One thing Labour accomplished was a set of housing policy reforms that effectively nationalized an earlier and highly successful set of reforms in Auckland. Hopefully it sticks.

Today, of course, was Poland’s national election, with the Law and Justice (PiS) is aiming for a third term. Exit polling suggests they may not get it. (I got burned on overly optimistic exit polls in the Slovakian election, so caution is warranted.) If this result holds, obviously, it would be a huge deal, and one of the most important blows against democratic backsliding in recent years:

Centrist and progressive forces appeared capable of forming a new government in Poland after securing more seats in a critical general election on Sunday, despite the governing nationalist party, Law and Justice winning the most votes for a single party.

Exit polls showing a strong second place finish by the main opposition group, Civic Coalition, and better than expected results for two smaller centrist and progressive parties suggested a dramatic upset that would frustrate the governing party’s hope of an unprecedented third consecutive term.

A jubilant Donald Tusk, Civic Coalition’s leader, declared the projected results a resounding “win for democracy” that would end the rule of Law and Justice, known by its Polish acronym PiS, in power since 2015.

“We did it! We really did!” Mr. Tusk, a former prime minister, told supporters Sunday night. “This is the end of this bad time! This is the end of PiS rule!”

The election for a new Parliament, held after a vicious campaign in the highly polarized nation, was closely watched abroad, including in Russia and Ukraine, and viewed by many Poles as the most consequential vote since they rejected communism in the country’s first partly free election in 1989. Reflecting the high-stakes, nearly 73 percent of the electorate voted, the highest turnout in a Polish election since the end of communist rule.

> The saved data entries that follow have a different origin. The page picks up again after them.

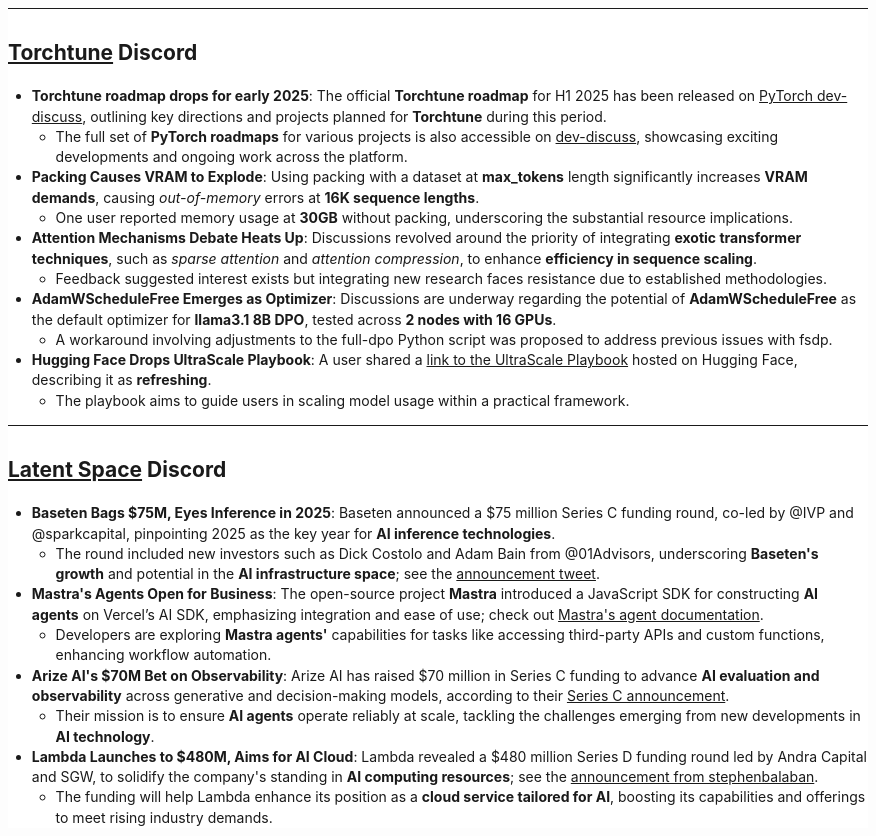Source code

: 

---



## [Torchtune](https://discord.com/channels/1216353675241590815) Discord

- **Torchtune roadmap drops for early 2025**: The official **Torchtune roadmap** for H1 2025 has been released on [PyTorch dev-discuss](https://drive.google.com/file/d/1mKENBMrdMzMQQG1kn43Il64qWPB9uP21/view), outlining key directions and projects planned for **Torchtune** during this period.
   - The full set of **PyTorch roadmaps** for various projects is also accessible on [dev-discuss](https://dev-discuss.pytorch.org/t/meta-pytorch-team-2025-h1-roadmaps/2794), showcasing exciting developments and ongoing work across the platform.
- **Packing Causes VRAM to Explode**: Using packing with a dataset at **max_tokens** length significantly increases **VRAM demands**, causing *out-of-memory* errors at **16K sequence lengths**.
   - One user reported memory usage at **30GB** without packing, underscoring the substantial resource implications.
- **Attention Mechanisms Debate Heats Up**: Discussions revolved around the priority of integrating **exotic transformer techniques**, such as *sparse attention* and *attention compression*, to enhance **efficiency in sequence scaling**.
   - Feedback suggested interest exists but integrating new research faces resistance due to established methodologies.
- **AdamWScheduleFree Emerges as Optimizer**: Discussions are underway regarding the potential of **AdamWScheduleFree** as the default optimizer for **llama3.1 8B DPO**, tested across **2 nodes with 16 GPUs**.
   - A workaround involving adjustments to the full-dpo Python script was proposed to address previous issues with fsdp.
- **Hugging Face Drops UltraScale Playbook**: A user shared a [link to the UltraScale Playbook](https://huggingface.co/spaces/nanotron/ultrascale-playbook) hosted on Hugging Face, describing it as **refreshing**.
   - The playbook aims to guide users in scaling model usage within a practical framework.



---



## [Latent Space](https://discord.com/channels/822583790773862470) Discord

- **Baseten Bags $75M, Eyes Inference in 2025**: Baseten announced a $75 million Series C funding round, co-led by @IVP and @sparkcapital, pinpointing 2025 as the key year for **AI inference technologies**.
   - The round included new investors such as Dick Costolo and Adam Bain from @01Advisors, underscoring **Baseten's growth** and potential in the **AI infrastructure space**; see the [announcement tweet](https://x.com/basetenco/status/1892259130540179863).
- **Mastra's Agents Open for Business**: The open-source project **Mastra** introduced a JavaScript SDK for constructing **AI agents** on Vercel’s AI SDK, emphasizing integration and ease of use; check out [Mastra's agent documentation](https://mastra.ai/docs/agents/00-overview).
   - Developers are exploring **Mastra agents'** capabilities for tasks like accessing third-party APIs and custom functions, enhancing workflow automation.
- **Arize AI's $70M Bet on Observability**: Arize AI has raised $70 million in Series C funding to advance **AI evaluation and observability** across generative and decision-making models, according to their [Series C announcement](https://arize.com/blog/arize-ai-raises-70m-series-c-to-build-the-gold-standard-for-ai-evaluation-observability/).
   - Their mission is to ensure **AI agents** operate reliably at scale, tackling the challenges emerging from new developments in **AI technology**.
- **Lambda Launches to $480M, Aims for AI Cloud**: Lambda revealed a $480 million Series D funding round led by Andra Capital and SGW, to solidify the company's standing in **AI computing resources**; see the [announcement from stephenbalaban](https://x.com/stephenbalaban/status/1892275552171737220?s=46).
   - The funding will help Lambda enhance its position as a **cloud service tailored for AI**, boosting its capabilities and offerings to meet rising industry demands.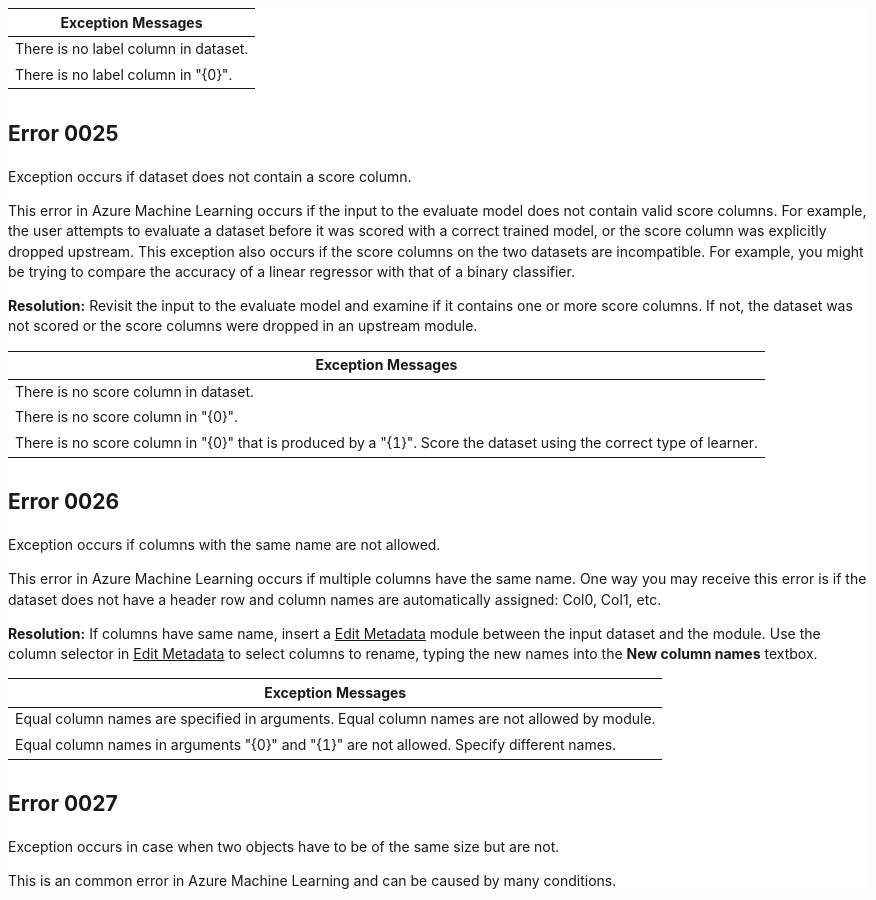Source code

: |Exception Messages|  
|------------------------|  
|There is no label column in dataset.|  
|There is no label column in "{0}".|  
  

## Error 0025  
 Exception occurs if dataset does not contain a score column.  
  
 This error in Azure Machine Learning occurs if the input to the evaluate model does not contain valid score columns. For example, the user attempts to evaluate a dataset before it was scored with a correct trained model, or the score column was explicitly dropped upstream. This exception also occurs if the score columns on the two datasets are incompatible. For example, you might be trying to compare the accuracy of a linear regressor with that of a binary classifier.  
  
**Resolution:**
 Revisit the input to the evaluate model and examine if it contains one or more score columns. If not, the dataset was not scored or the score columns were dropped in an upstream module.  
  
|Exception Messages|  
|------------------------|  
|There is no score column in dataset.|  
|There is no score column in "{0}".|  
|There is no score column in "{0}" that is produced by a "{1}". Score the dataset using the correct type of learner.|  
  

## Error 0026  
 Exception occurs if columns with the same name are not allowed.  
  
 This error in Azure Machine Learning occurs if multiple columns have the same name. One way you may receive this error is if the dataset does not have a header row and column names are automatically assigned: Col0, Col1, etc.  
  
**Resolution:**
 If columns have same name, insert a [Edit Metadata](edit-metadata.md) module between the input dataset and the module. Use the column selector in [Edit Metadata](edit-metadata.md) to select columns to rename, typing the new names into the **New column names** textbox.  
  
|Exception Messages|  
|------------------------|  
|Equal column names are specified in arguments. Equal column names are not allowed by module.|  
|Equal column names in arguments "{0}" and "{1}" are not allowed. Specify different names.|  
  

## Error 0027  
 Exception occurs in case when two objects have to be of the same size but are not.  
  
 This is an common error in Azure Machine Learning and can be caused by many conditions.  
  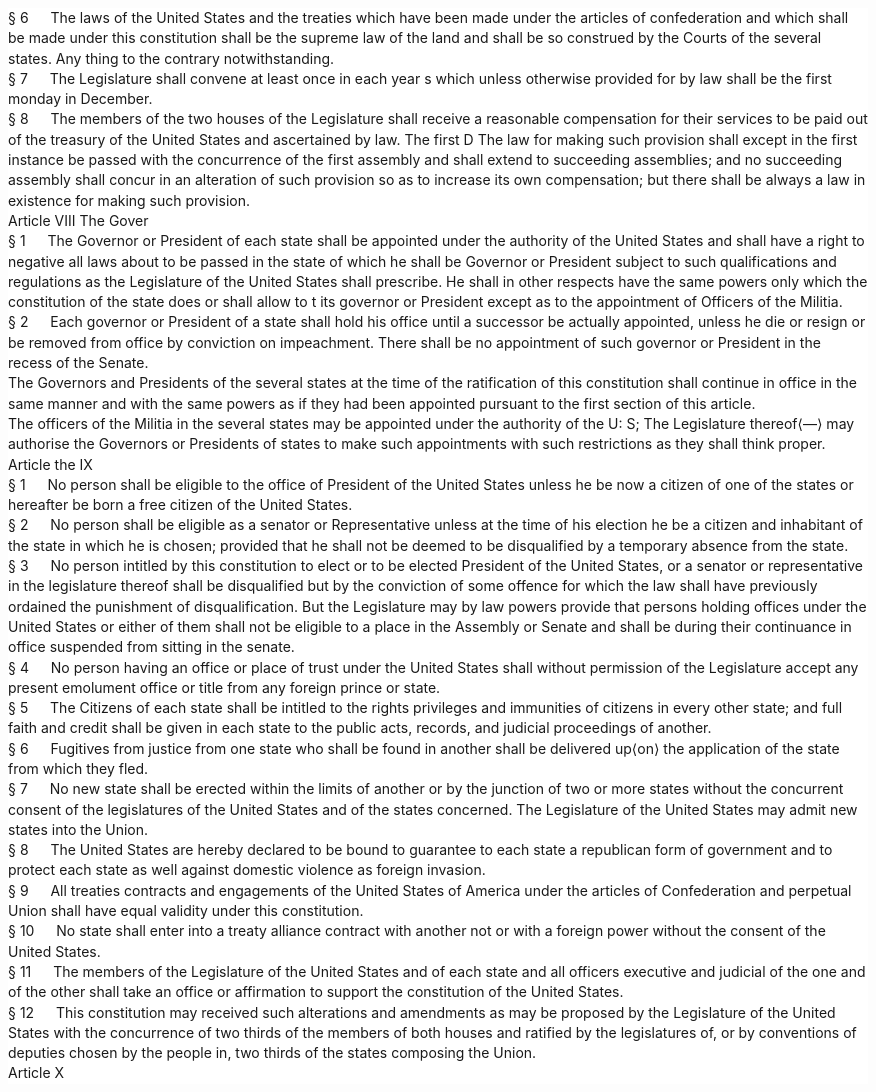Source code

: § 6   The laws of the United States and the treaties which have been made under the articles of confederation and which shall be made under this constitution shall be the supreme law of the land and shall be so construed by the Courts of the several states. Any thing to the contrary notwithstanding.  
§ 7   The Legislature shall convene at least once in each year s which unless otherwise provided for by law shall be the first monday in December.  
§ 8   The members of the two houses of the Legislature shall receive a reasonable compensation for their services to be paid out of the treasury of the United States and ascertained by law. The first D The law for making such provision shall except in the first instance be passed with the concurrence of the first assembly and shall extend to succeeding assemblies; and no succeeding assembly shall concur in an alteration of such provision so as to increase its own compensation; but there shall be always a law in existence for making such provision.  
Article VIII The Gover  
§ 1   The Governor or President of each state shall be appointed under the authority of the United States and shall have a right to negative all laws about to be passed in the state of which he shall be Governor or President subject to such qualifications and regulations as the Legislature of the United States shall prescribe. He shall in other respects have the same powers only which the constitution of the state does or shall allow to t its governor or President except as to the appointment of Officers of the Militia.  
§ 2   Each governor or President of a state shall hold his office until a successor be actually appointed, unless he die or resign or be removed from office by conviction on impeachment. There shall be no appointment of such governor or President in the recess of the Senate.  
The Governors and Presidents of the several states at the time of the ratification of this constitution shall continue in office in the same manner and with the same powers as if they had been appointed pursuant to the first section of this article.  
The officers of the Militia in the several states may be appointed under the authority of the U: S; The Legislature thereof⟨—⟩ may authorise the Governors or Presidents of states to make such appointments with such restrictions as they shall think proper.  
Article the IX  
§ 1   No person shall be eligible to the office of President of the United States unless he be now a citizen of one of the states or hereafter be born a free citizen of the United States.  
§ 2   No person shall be eligible as a senator or Representative unless at the time of his election he be a citizen and inhabitant of the state in which he is chosen; provided that he shall not be deemed to be disqualified by a temporary absence from the state.  
§ 3   No person intitled by this constitution to elect or to be elected President of the United States, or a senator or representative in the legislature thereof shall be disqualified but by the conviction of some offence for which the law shall have previously ordained the punishment of disqualification. But the Legislature may by law powers provide that persons holding offices under the United States or either of them shall not be eligible to a place in the Assembly or Senate and shall be during their continuance in office suspended from sitting in the senate.  
§ 4   No person having an office or place of trust under the United States shall without permission of the Legislature accept any present emolument office or title from any foreign prince or state.  
§ 5   The Citizens of each state shall be intitled to the rights privileges and immunities of citizens in every other state; and full faith and credit shall be given in each state to the public acts, records, and judicial proceedings of another.  
§ 6   Fugitives from justice from one state who shall be found in another shall be delivered up⟨on⟩ the application of the state from which they fled.  
§ 7   No new state shall be erected within the limits of another or by the junction of two or more states without the concurrent consent of the legislatures of the United States and of the states concerned. The Legislature of the United States may admit new states into the Union.  
§ 8   The United States are hereby declared to be bound to guarantee to each state a republican form of government and to protect each state as well against domestic violence as foreign invasion.  
§ 9   All treaties contracts and engagements of the United States of America under the articles of Confederation and perpetual Union shall have equal validity under this constitution.  
§ 10   No state shall enter into a treaty alliance contract with another not or with a foreign power without the consent of the United States.  
§ 11   The members of the Legislature of the United States and of each state and all officers executive and judicial of the one and of the other shall take an office or affirmation to support the constitution of the United States.  
§ 12   This constitution may received such alterations and amendments as may be proposed by the Legislature of the United States with the concurrence of two thirds of the members of both houses and ratified by the legislatures of, or by conventions of deputies chosen by the people in, two thirds of the states composing the Union.  
Article X  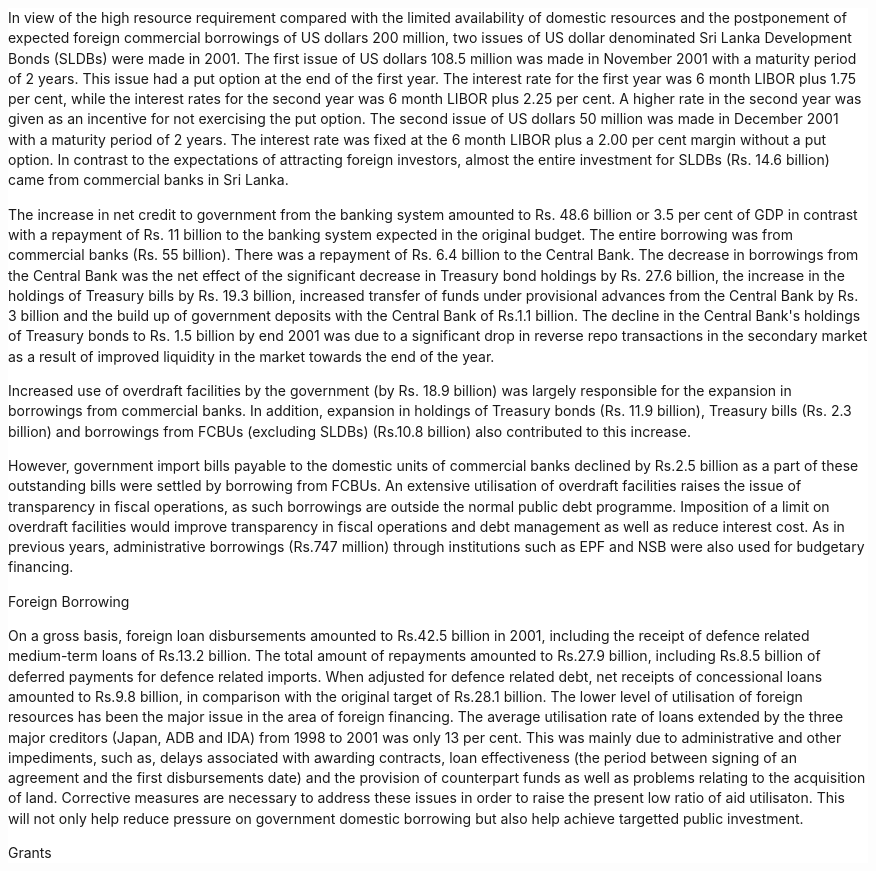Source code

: In view of the high resource requirement compared with the limited availability of domestic resources and the postponement of expected foreign commercial borrowings of US dollars 200 million, two issues of US dollar denominated Sri Lanka Development Bonds (SLDBs) were made in 2001. The first issue of US dollars 108.5 million was made in November 2001 with a maturity period of 2 years. This issue had a put option at the end of the first year. The interest rate for the first year was 6 month LIBOR plus 1.75 per cent, while the interest rates for the second year was 6 month LIBOR plus 2.25 per cent. A higher rate in the second year was given as an incentive for not exercising the put option. The second issue of US dollars 50 million was made in December 2001 with a maturity period of 2 years. The interest rate was fixed at the 6 month LIBOR plus a 2.00 per cent margin without a put option. In contrast to the expectations of attracting foreign investors, almost the entire investment for SLDBs (Rs. 14.6 billion) came from commercial banks in Sri Lanka.

The increase in net credit to government from the banking system amounted to Rs. 48.6 billion or 3.5 per cent of GDP in contrast with a repayment of Rs. 11 billion to the banking system expected in the original budget. The entire borrowing was from commercial banks (Rs. 55 billion). There was a repayment of Rs. 6.4 billion to the Central Bank. The decrease in borrowings from the Central Bank was the net effect of the significant decrease in Treasury bond holdings by Rs. 27.6 billion, the increase in the holdings of Treasury bills by Rs. 19.3 billion, increased transfer of funds under provisional advances from the Central Bank by Rs. 3 billion and the build up of government deposits with the Central Bank of Rs.1.1 billion. The decline in the Central Bank's holdings of Treasury bonds to Rs. 1.5 billion by end 2001 was due to a significant drop in reverse repo transactions in the secondary market as a result of improved liquidity in the market towards the end of the year.

Increased use of overdraft facilities by the government (by Rs. 18.9 billion) was largely responsible for the expansion in borrowings from commercial banks. In addition, expansion in holdings of Treasury bonds (Rs. 11.9 billion), Treasury bills (Rs. 2.3 billion) and borrowings from FCBUs (excluding SLDBs) (Rs.10.8 billion) also contributed to this increase.

However, government import bills payable to the domestic units of commercial banks declined by Rs.2.5 billion as a part of these outstanding bills were settled by borrowing from FCBUs. An extensive utilisation of overdraft facilities raises the issue of transparency in fiscal operations, as such borrowings are outside the normal public debt programme. Imposition of a limit on overdraft facilities would improve transparency in fiscal operations and debt management as well as reduce interest cost. As in previous years, administrative borrowings (Rs.747 million) through institutions such as EPF and NSB were also used for budgetary financing.

Foreign Borrowing

On a gross basis, foreign loan disbursements amounted to Rs.42.5 billion in 2001, including the receipt of defence related medium-term loans of Rs.13.2 billion. The total amount of repayments amounted to Rs.27.9 billion, including Rs.8.5 billion of deferred payments for defence related imports. When adjusted for defence related debt, net receipts of concessional loans amounted to Rs.9.8 billion, in comparison with the original target of Rs.28.1 billion. The lower level of utilisation of foreign resources has been the major issue in the area of foreign financing. The average utilisation rate of loans extended by the three major creditors (Japan, ADB and IDA) from 1998 to 2001 was only 13 per cent. This was mainly due to administrative and other impediments, such as, delays associated with awarding contracts, loan effectiveness (the period between signing of an agreement and the first disbursements date) and the provision of counterpart funds as well as problems relating to the acquisition of land. Corrective measures are necessary to address these issues in order to raise the present low ratio of aid utilisaton. This will not only help reduce pressure on government domestic borrowing but also help achieve targetted public investment.

Grants

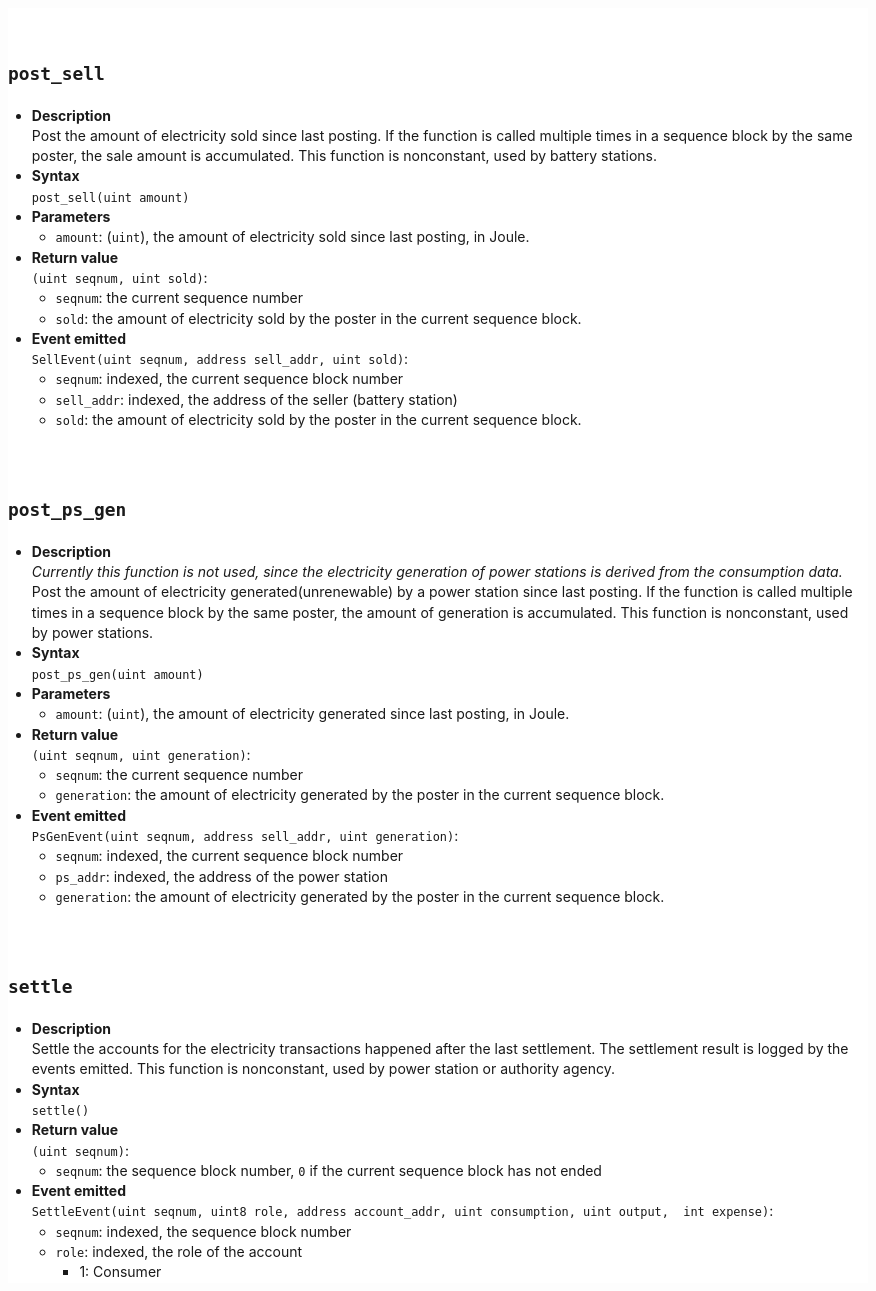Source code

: <br>

## `post_sell`
- **Description** <br>
  Post the amount of electricity sold since last posting. If the function is called multiple times in a sequence block by the same poster, the sale amount is accumulated. This function is nonconstant, used by battery stations.
- **Syntax** <br>
`post_sell(uint amount)`
- **Parameters** <br>
  - `amount`: (`uint`), the amount of electricity sold since last posting, in Joule.
- **Return value** <br>
  `(uint seqnum, uint sold)`:
    - `seqnum`: the current sequence number
    - `sold`: the amount of electricity sold by the poster in the current sequence block.
- **Event emitted** <br>
  `SellEvent(uint seqnum, address sell_addr, uint sold)`:
  - `seqnum`: indexed, the current sequence block number
  - `sell_addr`: indexed, the address of the seller (battery station)
  - `sold`: the amount of electricity sold by the poster in the current sequence block.

<br>

## `post_ps_gen`
- **Description** <br>
  *Currently this function is not used, since the electricity generation of power stations is derived from the consumption data.*
  Post the amount of electricity generated(unrenewable) by a power station since last posting. If the function is called multiple times in a sequence block by the same poster, the amount of generation is accumulated. This function is nonconstant, used by power stations.
- **Syntax** <br>
`post_ps_gen(uint amount)`
- **Parameters** <br>
  - `amount`: (`uint`), the amount of electricity generated since last posting, in Joule.
- **Return value** <br>
  `(uint seqnum, uint generation)`:
    - `seqnum`: the current sequence number
    - `generation`: the amount of electricity generated by the poster in the current sequence block.
- **Event emitted** <br>
  `PsGenEvent(uint seqnum, address sell_addr, uint generation)`:
  - `seqnum`: indexed, the current sequence block number
  - `ps_addr`: indexed, the address of the power station
  - `generation`: the amount of electricity generated by the poster in the current sequence block.

<br>

## `settle`
- **Description** <br>
  Settle the accounts for the electricity transactions happened after the last settlement. The settlement result is logged by the events emitted. This function is nonconstant, used by power station or authority agency.
- **Syntax** <br>
`settle()`
- **Return value** <br>
  `(uint seqnum)`:
    - `seqnum`: the sequence block number, `0` if the current sequence block has not ended
- **Event emitted** <br>
  `SettleEvent(uint seqnum, uint8 role, address account_addr, uint consumption, uint output,  int expense)`:
  - `seqnum`: indexed, the sequence block number
  - `role`: indexed, the role of the account
    + 1: Consumer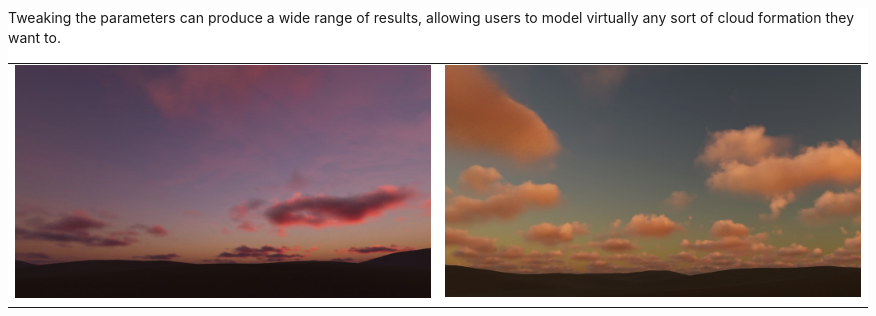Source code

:</figure>

Tweaking the parameters can produce a wide range of results, allowing users to model virtually any sort of cloud formation they want to.

|                                  |                                     |
| :------------------------------: | :---------------------------------: |
| ![](/img/expanse/twilight.jpg)   | ![](/img/expanse/sunset-clouds.jpg) |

Finally, today is the runoff election for presidency in Ecuador. (The first round was discussed here.) Gonzalez won the first round as expected; her opponent is Daniel Noboa. NYT:

One candidate seeking to become Ecuador’s president is Daniel Noboa, a center-right scion of a banana empire who was lifted to a surprising second-place finish in a runoff in August by an electorate hungry for change in a country suffering from violence and an ailing economy.

Mr. Noboa is facing Luisa González, a leftist establishment candidate who, in trying to become the first woman elected the country’s president, is promising voters a return to a period when violence was low and the price of oil, a key industry, was high.

At stake in Sunday’s election is the future of this Latin American nation of more than 17 million, a once tranquil haven that has been upended by international criminal groups that have turned Ecuador into a key player in the global drug trade.

Working with local gangs, the global cartels have unleashed a surge of violence that has sent tens of thousands of Ecuadoreans fleeing to the U.S.-Mexico border, part of a migration wave that has overwhelmed the Biden administration.

Polling has been incredibly tight; most recent polls have it within 1%.

1/2 on the results so far, but if PiS really is forced out of Government and Tusk leads a cross-ideological, pro-Europe and Ukraine Polish government, that’s enough for a good weekend, I think, despite the NZ result.